= MATERIALS PROVIDED =

++++++++++

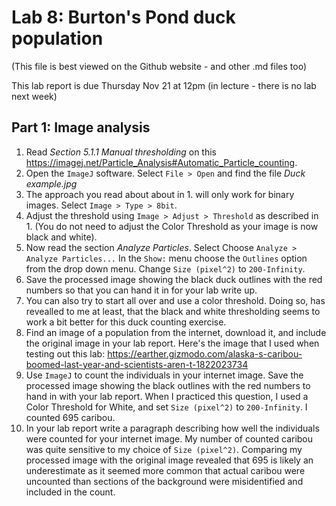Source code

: # Lab 8: Burton's Pond duck population
(This file is best viewed on the Github website - and other .md files too)

This lab report is due Thursday Nov 21 at 12pm (in lecture - there is no lab next week)

## Part 1: Image analysis
1. Read _Section 5.1.1 Manual thresholding_ on this https://imagej.net/Particle_Analysis#Automatic_Particle_counting.
2. Open the `ImageJ` software. Select `File > Open` and find the file _Duck example.jpg_
3. The approach you read about about in 1. will only work for binary images. Select `Image > Type > 8bit`.
4. Adjust the threshold using `Image > Adjust > Threshold` as described in 1. (You do not need to adjust the Color Threshold as your image is now black and white).
5. Now read the section _Analyze Particles_. Select Choose `Analyze > Analyze Particles...` In the `Show:` menu choose the `Outlines` option from the drop down menu. Change `Size (pixel^2)` to `200-Infinity`.
6. Save the processed image showing the black duck outlines with the red numbers so that you can hand it in for your lab write up.
7. You can also try to start all over and use a color threshold. Doing so, has revealled to me at least, that the black and white thresholding seems to work a bit better for this duck counting exercise.
8. Find an image of a population from the internet, download it, and include the original image in your lab report. Here's the image that I used when testing out this lab: https://earther.gizmodo.com/alaska-s-caribou-boomed-last-year-and-scientists-aren-t-1822023734
9. Use `ImageJ` to count the individuals in your internet image. Save the processed image showing the black outlines with the red numbers to hand in with your lab report. When I practiced this question, I used a Color Threshold for White, and set `Size (pixel^2)` to `200-Infinity`. I counted 695 caribou.
10. In your lab report write a paragraph describing how well the individuals were counted for your internet image. My number of counted caribou was quite sensitive to my choice of `Size (pixel^2)`. Comparing my processed image with the original image revealed that 695 is likely an underestimate as it seemed more common that actual caribou were uncounted than sections of the background were misidentified and included in the count.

++++++++++

= WORK TO BE COMPLETED =
Write out all of the rows above word for word, leaving out the pictures.

= EXERCISE ANSWER =
Source code

: # Lab 8: Burton's Pond duck population
(This file is best viewed on the Github website - and other .md files too)

This lab report is due Thursday Nov 21 at 12pm (in lecture - there is no lab next week)

## Part 1: Image analysis
1. Read _Section 5.1.1 Manual thresholding_ on this https://imagej.net/Particle_Analysis#Automatic_Particle_counting.
2. Open the `ImageJ` software. Select `File > Open` and find the file _Duck example.jpg_
3. The approach you read about about in 1. will only work for binary images. Select `Image > Type > 8bit`.
4. Adjust the threshold using `Image > Adjust > Threshold` as described in 1. (You do not need to adjust the Color Threshold as your image is now black and white).
5. Now read the section _Analyze Particles_. Select Choose `Analyze > Analyze Particles...` In the `Show:` menu choose the `Outlines` option from the drop down menu. Change `Size (pixel^2)` to `200-Infinity`.
6. Save the processed image showing the black duck outlines with the red numbers so that you can hand it in for your lab write up.
7. You can also try to start all over and use a color threshold. Doing so, has revealled to me at least, that the black and white thresholding seems to work a bit better for this duck counting exercise.
8. Find an image of a population from the internet, download it, and include the original image in your lab report. Here's the image that I used when testing out this lab: https://earther.gizmodo.com/alaska-s-caribou-boomed-last-year-and-scientists-aren-t-1822023734
9. Use `ImageJ` to count the individuals in your internet image. Save the processed image showing the black outlines with the red numbers to hand in with your lab report. When I practiced this question, I used a Color Threshold for White, and set `Size (pixel^2)` to `200-Infinity`. I counted 695 caribou.
10. In your lab report write a paragraph describing how well the individuals were counted for your internet image. My number of counted caribou was quite sensitive to my choice of `Size (pixel^2)`. Comparing my processed image with the original image revealed that 695 is likely an underestimate as it seemed more common that actual caribou were uncounted than sections of the background were misidentified and included in the count.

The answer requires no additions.